Das sind die wesentlichen Punkte:

  • Unklarer Rechtsstatus, Abwesenheit von Recht
  • Extreme Packungsdichte von Menschen
  • Kontrolle durch kriminelle Banden quasi als selbsternannte Fürsten (nicht wenige sagen, dass viele oder eigentlich alle Monarchien so entstanden sind, Monaco soll ja eigentlich auch nur ein von Piraten besetzter Felsen sein)

Genug geforscht. Der Hinweis der Leserin bezog sich nämlich eigentlich nur auf einen alten, aber herzerfrischenden Dokumentarfilm, den man auch als Science Fiction für die Zukunft von Europa, Deutschland, Berlin ansehen könnte:

Gut, das ist abgerissen, das existiert so nicht mehr.

Aber so wahnsinnig viel anders ist das heute auch nicht, heute haben sie „Käfig-Wohnungen”:

Absurd?

Nicht übertragbar?

Ich habe neulich irgendwo einen Film über Kalifornien gesehen, weiß aber nicht mehr genau, ob das in San Francisco oder Los Angeles war, was die berichteten. (Ich war mal während einer längeren Konferenztour durch Kalifornien unvorbereitet drei Tage in Hollywood und habe dort mangels freier Unterkünfte in einem unbeschreiblich dreckigen und anscheinend niemals geputzten chinesischen „Hotel” gehaust, insofern verwundert es mich nicht.) Da nämlich sei das nicht nur Folge der Wohnungsnot, dass die Leute dort jetzt ein Vermögen an Miete dafür zahlen, weit über 1000$ im Monat, lediglich ein „Pod”, also ungefähr so ein mit Holzwänden ummauertes Bett in einer Groß-WG-Anlage mit Küchen und so weiter zu haben, und auch das nur in einer Höhe von einem Meter, weil mehrere übereinander, also ganz so wie diese Cages in Hongkong.

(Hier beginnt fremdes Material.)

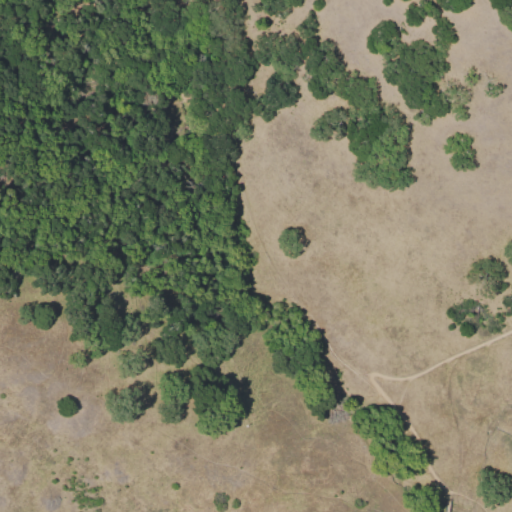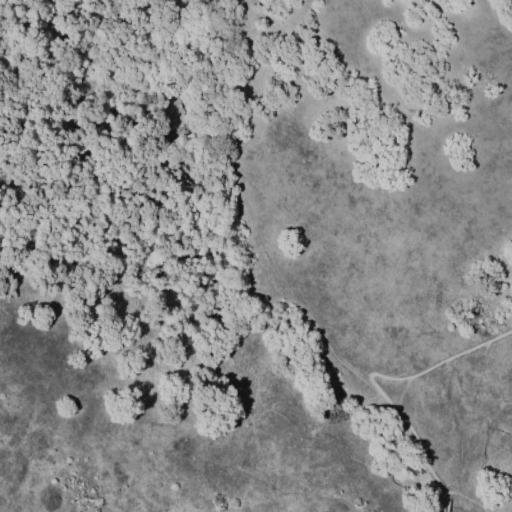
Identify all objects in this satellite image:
road: (372, 380)
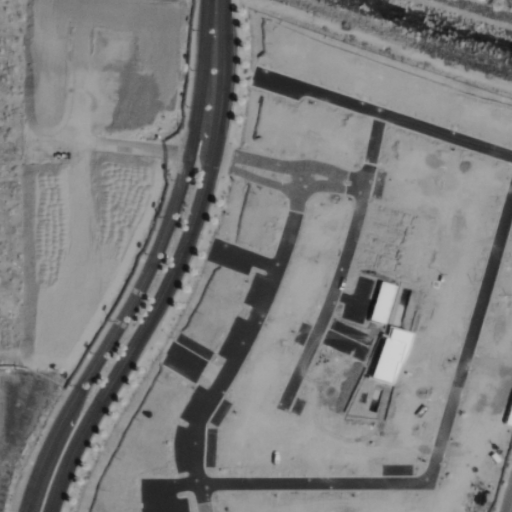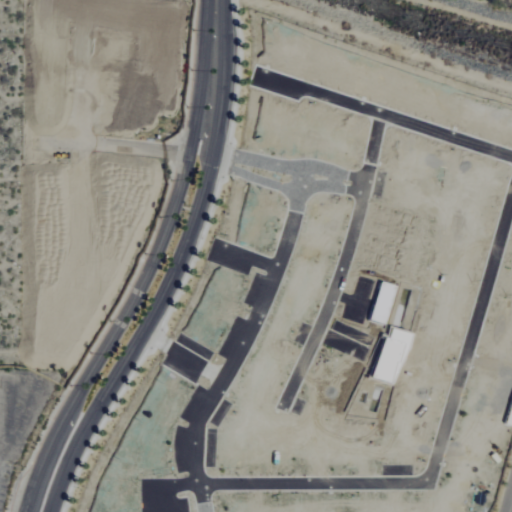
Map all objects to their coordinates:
river: (433, 26)
road: (81, 33)
road: (160, 267)
road: (18, 433)
road: (3, 463)
road: (511, 511)
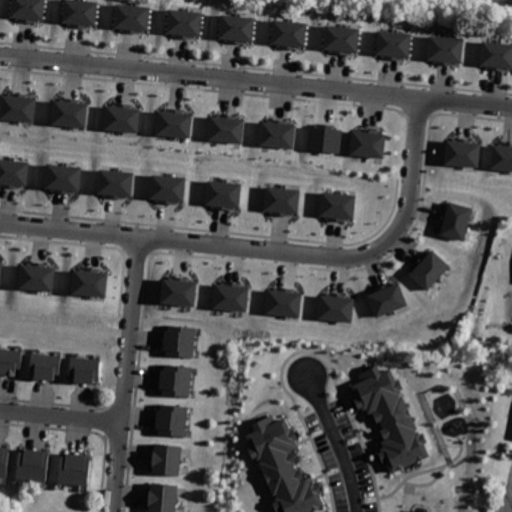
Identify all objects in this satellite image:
building: (28, 9)
building: (29, 10)
building: (80, 12)
building: (81, 12)
building: (132, 17)
building: (134, 17)
building: (187, 22)
building: (185, 23)
building: (237, 28)
building: (239, 28)
building: (289, 33)
building: (290, 33)
building: (341, 39)
building: (343, 39)
building: (393, 44)
building: (396, 44)
building: (447, 48)
building: (445, 49)
building: (496, 54)
building: (498, 55)
road: (34, 100)
building: (18, 107)
building: (70, 113)
building: (122, 118)
building: (174, 123)
building: (226, 129)
building: (226, 129)
building: (277, 133)
building: (278, 133)
building: (324, 139)
building: (367, 143)
building: (370, 143)
building: (462, 153)
building: (501, 156)
building: (14, 172)
building: (63, 177)
building: (115, 182)
building: (168, 187)
building: (223, 193)
building: (282, 199)
building: (337, 205)
building: (456, 220)
building: (429, 269)
building: (430, 270)
building: (1, 271)
building: (37, 277)
building: (90, 282)
building: (179, 291)
building: (231, 296)
building: (387, 299)
building: (284, 302)
building: (336, 307)
building: (180, 340)
building: (182, 341)
building: (10, 361)
building: (11, 361)
building: (45, 366)
building: (47, 366)
building: (85, 369)
building: (86, 370)
road: (125, 374)
building: (176, 380)
building: (178, 380)
road: (60, 416)
building: (390, 417)
building: (172, 419)
building: (175, 420)
road: (333, 437)
building: (167, 459)
building: (168, 459)
building: (4, 460)
building: (5, 460)
building: (32, 464)
building: (34, 464)
building: (283, 466)
building: (74, 468)
building: (77, 468)
building: (163, 497)
building: (164, 497)
road: (510, 507)
building: (417, 511)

Nur eben schön, sauber, modern, im Stil wie eine Empfangslobby von Google, mit Internet, für die Generation Links+MacBook, die in voller Überzeugung glaubt, das müsse so sein, um politisch korrekt zu wohnen, und sich noch was drauf einbildet. Die glauben tatsächlich, das müsse so sein.

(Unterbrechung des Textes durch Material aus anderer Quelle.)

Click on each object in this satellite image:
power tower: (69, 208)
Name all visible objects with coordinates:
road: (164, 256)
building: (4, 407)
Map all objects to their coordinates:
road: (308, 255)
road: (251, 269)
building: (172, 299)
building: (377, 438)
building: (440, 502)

Eigentlich hatte ich das ja auch selbst schon erlebt, im Juni in New York hatte ich ja so ein 2-Quadratmeter-„Hotelzimmer”, aber immerhin in der Höhe nicht begrenzt, ich konnte aufrecht stehen, was bei meiner geringen Körpergröße zwar nicht viel heißt, die dafür aber den Vorteil bot, dass ich der Länge nach gerade so ins Bett passte:

Und wenn man hört und liest, wie manche Flüchtlinge zusammengepfercht werden, dann ist das hier auch zumindest punktuell schon so.

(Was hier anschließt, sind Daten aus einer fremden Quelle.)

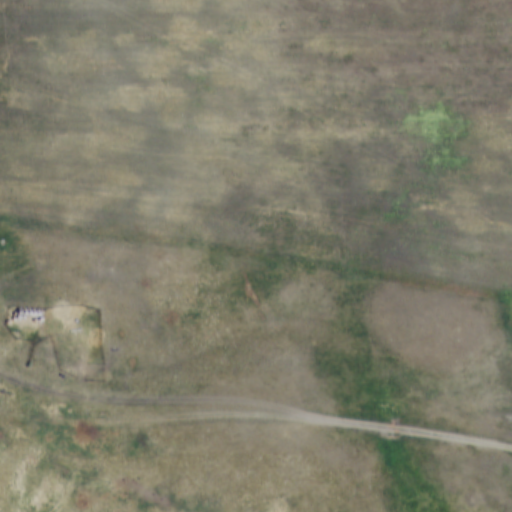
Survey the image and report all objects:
road: (256, 416)
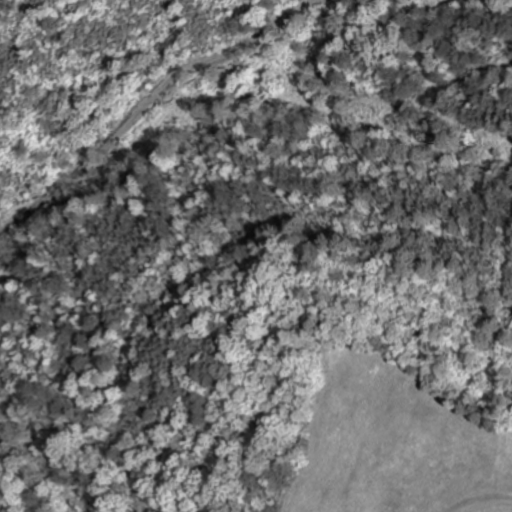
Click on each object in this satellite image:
road: (143, 102)
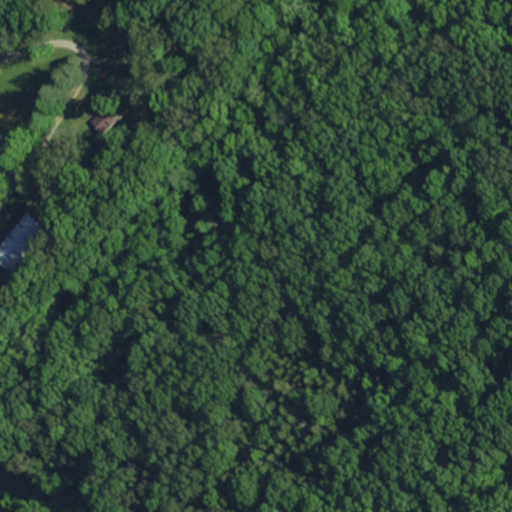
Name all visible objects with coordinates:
building: (0, 115)
road: (4, 166)
building: (26, 242)
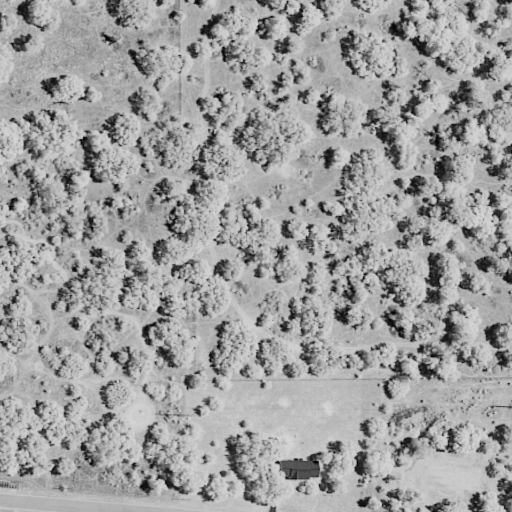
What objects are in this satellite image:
power tower: (181, 415)
building: (299, 468)
road: (74, 505)
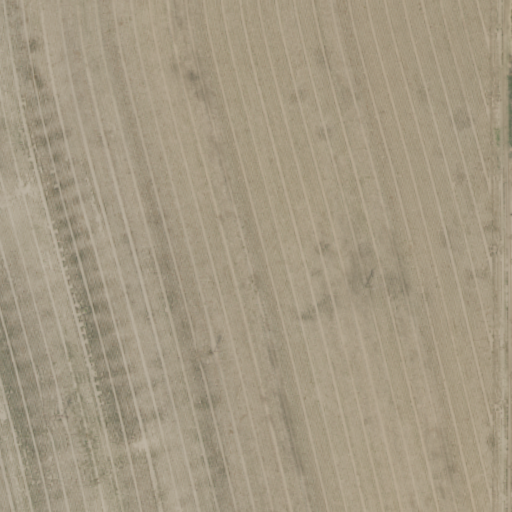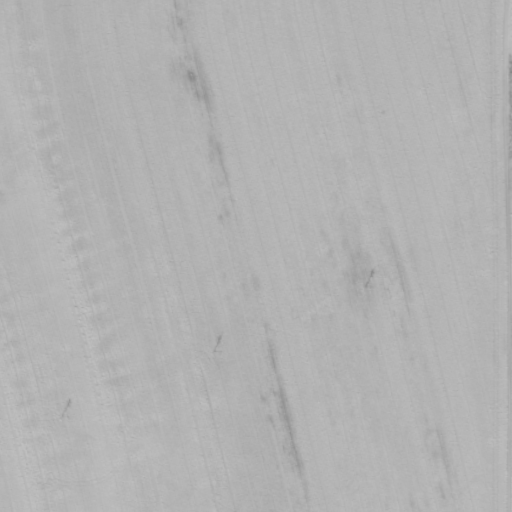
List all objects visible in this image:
road: (507, 65)
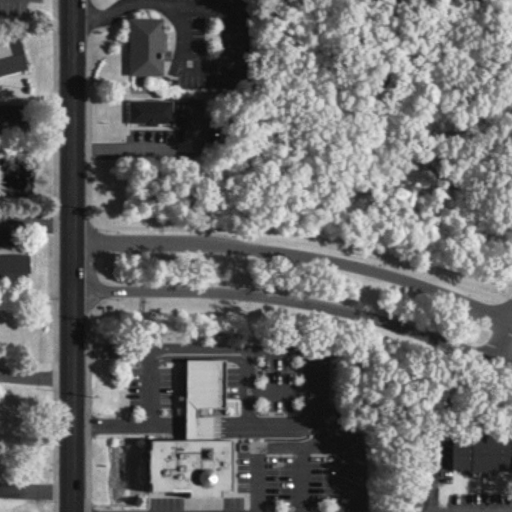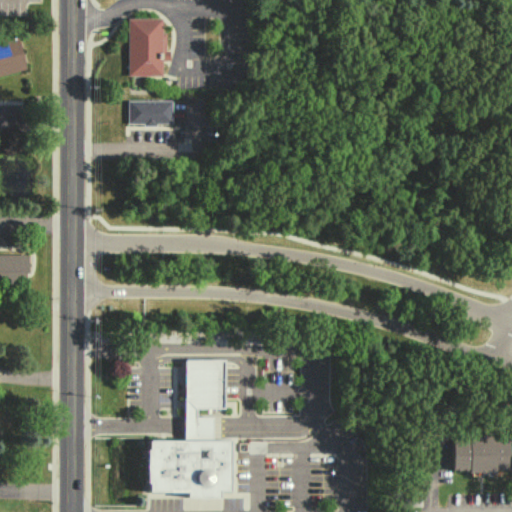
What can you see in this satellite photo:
road: (223, 18)
building: (143, 46)
building: (10, 55)
building: (147, 111)
road: (36, 125)
road: (151, 149)
road: (36, 224)
road: (71, 255)
building: (12, 269)
road: (84, 278)
road: (499, 328)
road: (508, 342)
road: (236, 349)
road: (146, 424)
building: (192, 440)
road: (298, 444)
building: (481, 455)
road: (16, 461)
road: (428, 479)
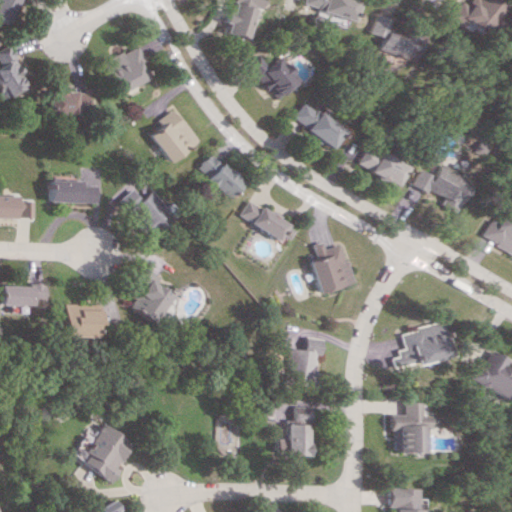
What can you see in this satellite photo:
building: (4, 7)
building: (325, 7)
building: (462, 14)
building: (233, 17)
road: (90, 18)
building: (384, 38)
building: (124, 68)
building: (7, 73)
building: (267, 74)
building: (59, 102)
building: (311, 123)
building: (169, 135)
building: (374, 165)
building: (215, 174)
road: (309, 176)
building: (434, 185)
road: (298, 188)
building: (65, 191)
building: (12, 207)
building: (142, 212)
building: (262, 220)
building: (495, 232)
road: (43, 248)
building: (325, 267)
building: (16, 293)
building: (141, 296)
building: (70, 320)
building: (414, 345)
building: (296, 362)
road: (354, 369)
building: (491, 375)
building: (401, 428)
building: (292, 431)
building: (94, 451)
road: (249, 489)
building: (394, 498)
building: (96, 507)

Tja, das ist die sozialistische Zukunft auch Deutschlands.

So sieht die Utopie dann aus.

Letztlich ist Sozialismus im Wesentlichen auch eine Vorbereitung darauf, extrem viele Menschen auf wenig Fläche zusammenzustopfen. Deshalb auch der ganze Future-Hokus-Pokus, dass man kein Fleisch essen, Strom und Wasser sparen, kein Auto haben, sich mit kleinen Wohnungen begnügen, die Alten in Alten-WGs stopfen soll. Sozialismus ist vor allem ein Auskommen mit geringsten Resourcen, weil die Resourcen durch möglichst viele Leute geteilt werden sollen. Hongkong und New York sind vielleicht jetzt nicht gerade Prachtbeispiele für Sozialismus, aber die Effekte dessen, worauf es dann hinausläuft, sieht man da sehr gut.